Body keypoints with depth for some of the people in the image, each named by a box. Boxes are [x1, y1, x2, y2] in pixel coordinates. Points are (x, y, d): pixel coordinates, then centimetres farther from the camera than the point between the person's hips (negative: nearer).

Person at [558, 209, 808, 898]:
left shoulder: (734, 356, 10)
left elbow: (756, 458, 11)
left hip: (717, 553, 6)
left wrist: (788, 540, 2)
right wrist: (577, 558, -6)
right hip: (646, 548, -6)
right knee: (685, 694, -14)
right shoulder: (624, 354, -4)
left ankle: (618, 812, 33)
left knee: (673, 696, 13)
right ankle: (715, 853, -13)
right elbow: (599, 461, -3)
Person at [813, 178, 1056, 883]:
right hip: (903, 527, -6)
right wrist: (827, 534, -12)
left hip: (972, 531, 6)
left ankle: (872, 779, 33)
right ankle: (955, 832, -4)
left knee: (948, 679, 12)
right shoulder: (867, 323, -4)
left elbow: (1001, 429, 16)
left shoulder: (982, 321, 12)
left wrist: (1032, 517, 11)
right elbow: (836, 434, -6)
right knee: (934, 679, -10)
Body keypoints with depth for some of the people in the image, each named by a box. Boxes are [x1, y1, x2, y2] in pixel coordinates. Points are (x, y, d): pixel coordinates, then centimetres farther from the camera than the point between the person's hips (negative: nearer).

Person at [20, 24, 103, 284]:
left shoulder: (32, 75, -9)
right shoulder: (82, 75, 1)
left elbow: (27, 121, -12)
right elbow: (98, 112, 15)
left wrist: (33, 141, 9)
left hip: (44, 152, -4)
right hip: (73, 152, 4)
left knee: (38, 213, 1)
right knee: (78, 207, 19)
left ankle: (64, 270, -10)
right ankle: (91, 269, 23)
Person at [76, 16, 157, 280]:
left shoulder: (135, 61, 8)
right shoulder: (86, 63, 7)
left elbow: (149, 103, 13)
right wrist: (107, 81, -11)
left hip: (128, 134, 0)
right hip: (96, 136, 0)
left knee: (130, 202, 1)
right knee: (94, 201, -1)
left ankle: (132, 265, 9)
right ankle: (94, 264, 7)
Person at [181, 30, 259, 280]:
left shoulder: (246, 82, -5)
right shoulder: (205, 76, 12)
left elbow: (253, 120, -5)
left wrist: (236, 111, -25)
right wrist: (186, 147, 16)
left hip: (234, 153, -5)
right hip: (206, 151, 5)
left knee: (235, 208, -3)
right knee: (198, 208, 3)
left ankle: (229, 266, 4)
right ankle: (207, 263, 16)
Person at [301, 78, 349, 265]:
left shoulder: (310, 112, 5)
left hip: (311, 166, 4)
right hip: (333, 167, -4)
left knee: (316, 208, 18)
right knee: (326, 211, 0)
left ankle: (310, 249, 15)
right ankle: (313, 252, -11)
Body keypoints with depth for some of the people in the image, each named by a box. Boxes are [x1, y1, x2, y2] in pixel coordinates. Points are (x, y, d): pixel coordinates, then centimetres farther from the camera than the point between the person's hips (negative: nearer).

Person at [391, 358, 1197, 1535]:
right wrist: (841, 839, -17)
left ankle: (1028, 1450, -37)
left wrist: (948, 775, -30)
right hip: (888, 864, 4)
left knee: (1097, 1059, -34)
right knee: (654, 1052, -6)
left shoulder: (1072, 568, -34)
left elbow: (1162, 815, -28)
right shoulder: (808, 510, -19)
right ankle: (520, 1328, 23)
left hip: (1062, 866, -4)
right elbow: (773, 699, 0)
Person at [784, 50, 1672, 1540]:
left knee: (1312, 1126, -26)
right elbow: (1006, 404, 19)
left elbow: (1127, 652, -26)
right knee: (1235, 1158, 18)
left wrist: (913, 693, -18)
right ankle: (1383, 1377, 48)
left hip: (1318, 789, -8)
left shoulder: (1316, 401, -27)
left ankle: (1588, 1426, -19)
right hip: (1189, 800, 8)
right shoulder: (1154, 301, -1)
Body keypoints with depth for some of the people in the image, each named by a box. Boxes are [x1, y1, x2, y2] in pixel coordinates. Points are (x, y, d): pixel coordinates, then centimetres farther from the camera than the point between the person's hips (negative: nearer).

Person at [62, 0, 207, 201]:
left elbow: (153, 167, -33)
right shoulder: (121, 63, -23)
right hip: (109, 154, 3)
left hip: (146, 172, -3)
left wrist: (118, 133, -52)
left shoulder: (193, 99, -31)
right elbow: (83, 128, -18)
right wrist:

----------

## YOUR INSTRUCTIONS
From the records above, repeat exactly the lines from the one with "left elbow: (756, 458, 11)" through the one with "right ankle: (955, 832, -4)", both included.

## EXPECTED ANSWER
left elbow: (756, 458, 11)
left hip: (717, 553, 6)
left wrist: (788, 540, 2)
right wrist: (577, 558, -6)
right hip: (646, 548, -6)
right knee: (685, 694, -14)
right shoulder: (624, 354, -4)
left ankle: (618, 812, 33)
left knee: (673, 696, 13)
right ankle: (715, 853, -13)
right elbow: (599, 461, -3)
Person at [813, 178, 1056, 883]:
right hip: (903, 527, -6)
right wrist: (827, 534, -12)
left hip: (972, 531, 6)
left ankle: (872, 779, 33)
right ankle: (955, 832, -4)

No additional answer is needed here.